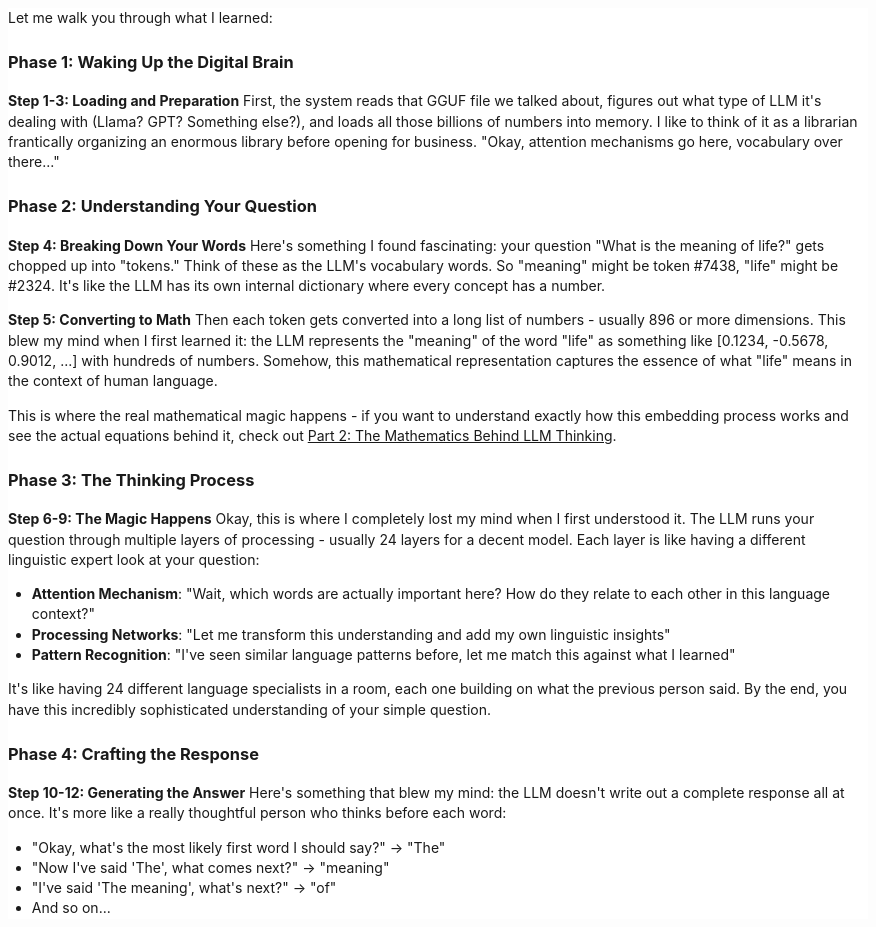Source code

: Let me walk you through what I learned:

### Phase 1: Waking Up the Digital Brain

**Step 1-3: Loading and Preparation**
First, the system reads that GGUF file we talked about, figures out what type of LLM it's dealing with (Llama? GPT? Something else?), and loads all those billions of numbers into memory. I like to think of it as a librarian frantically organizing an enormous library before opening for business. "Okay, attention mechanisms go here, vocabulary over there..."

### Phase 2: Understanding Your Question

**Step 4: Breaking Down Your Words**
Here's something I found fascinating: your question "What is the meaning of life?" gets chopped up into "tokens." Think of these as the LLM's vocabulary words. So "meaning" might be token #7438, "life" might be #2324. It's like the LLM has its own internal dictionary where every concept has a number.

**Step 5: Converting to Math**
Then each token gets converted into a long list of numbers - usually 896 or more dimensions. This blew my mind when I first learned it: the LLM represents the "meaning" of the word "life" as something like [0.1234, -0.5678, 0.9012, ...] with hundreds of numbers. Somehow, this mathematical representation captures the essence of what "life" means in the context of human language.

This is where the real mathematical magic happens - if you want to understand exactly how this embedding process works and see the actual equations behind it, check out [Part 2: The Mathematics Behind LLM Thinking](/blog/2024-12-25-ai-models-mathematics-part2/).

### Phase 3: The Thinking Process

**Step 6-9: The Magic Happens**
Okay, this is where I completely lost my mind when I first understood it. The LLM runs your question through multiple layers of processing - usually 24 layers for a decent model. Each layer is like having a different linguistic expert look at your question:

- **Attention Mechanism**: "Wait, which words are actually important here? How do they relate to each other in this language context?"
- **Processing Networks**: "Let me transform this understanding and add my own linguistic insights"
- **Pattern Recognition**: "I've seen similar language patterns before, let me match this against what I learned"

It's like having 24 different language specialists in a room, each one building on what the previous person said. By the end, you have this incredibly sophisticated understanding of your simple question.

### Phase 4: Crafting the Response

**Step 10-12: Generating the Answer**
Here's something that blew my mind: the LLM doesn't write out a complete response all at once. It's more like a really thoughtful person who thinks before each word:

- "Okay, what's the most likely first word I should say?" → "The"
- "Now I've said 'The', what comes next?" → "meaning"
- "I've said 'The meaning', what's next?" → "of"
- And so on...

REQUIRED ACTION
Repeat each entry precisely as it appears. Leave the pictures out.

OUTPUT
Source code

: Let me walk you through what I learned:

### Phase 1: Waking Up the Digital Brain

**Step 1-3: Loading and Preparation**
First, the system reads that GGUF file we talked about, figures out what type of LLM it's dealing with (Llama? GPT? Something else?), and loads all those billions of numbers into memory. I like to think of it as a librarian frantically organizing an enormous library before opening for business. "Okay, attention mechanisms go here, vocabulary over there..."

### Phase 2: Understanding Your Question

**Step 4: Breaking Down Your Words**
Here's something I found fascinating: your question "What is the meaning of life?" gets chopped up into "tokens." Think of these as the LLM's vocabulary words. So "meaning" might be token #7438, "life" might be #2324. It's like the LLM has its own internal dictionary where every concept has a number.

**Step 5: Converting to Math**
Then each token gets converted into a long list of numbers - usually 896 or more dimensions. This blew my mind when I first learned it: the LLM represents the "meaning" of the word "life" as something like [0.1234, -0.5678, 0.9012, ...] with hundreds of numbers. Somehow, this mathematical representation captures the essence of what "life" means in the context of human language.

This is where the real mathematical magic happens - if you want to understand exactly how this embedding process works and see the actual equations behind it, check out [Part 2: The Mathematics Behind LLM Thinking](/blog/2024-12-25-ai-models-mathematics-part2/).

### Phase 3: The Thinking Process

**Step 6-9: The Magic Happens**
Okay, this is where I completely lost my mind when I first understood it. The LLM runs your question through multiple layers of processing - usually 24 layers for a decent model. Each layer is like having a different linguistic expert look at your question:

- **Attention Mechanism**: "Wait, which words are actually important here? How do they relate to each other in this language context?"
- **Processing Networks**: "Let me transform this understanding and add my own linguistic insights"
- **Pattern Recognition**: "I've seen similar language patterns before, let me match this against what I learned"

It's like having 24 different language specialists in a room, each one building on what the previous person said. By the end, you have this incredibly sophisticated understanding of your simple question.

### Phase 4: Crafting the Response

**Step 10-12: Generating the Answer**
Here's something that blew my mind: the LLM doesn't write out a complete response all at once. It's more like a really thoughtful person who thinks before each word:

- "Okay, what's the most likely first word I should say?" → "The"
- "Now I've said 'The', what comes next?" → "meaning"
- "I've said 'The meaning', what's next?" → "of"
- And so on...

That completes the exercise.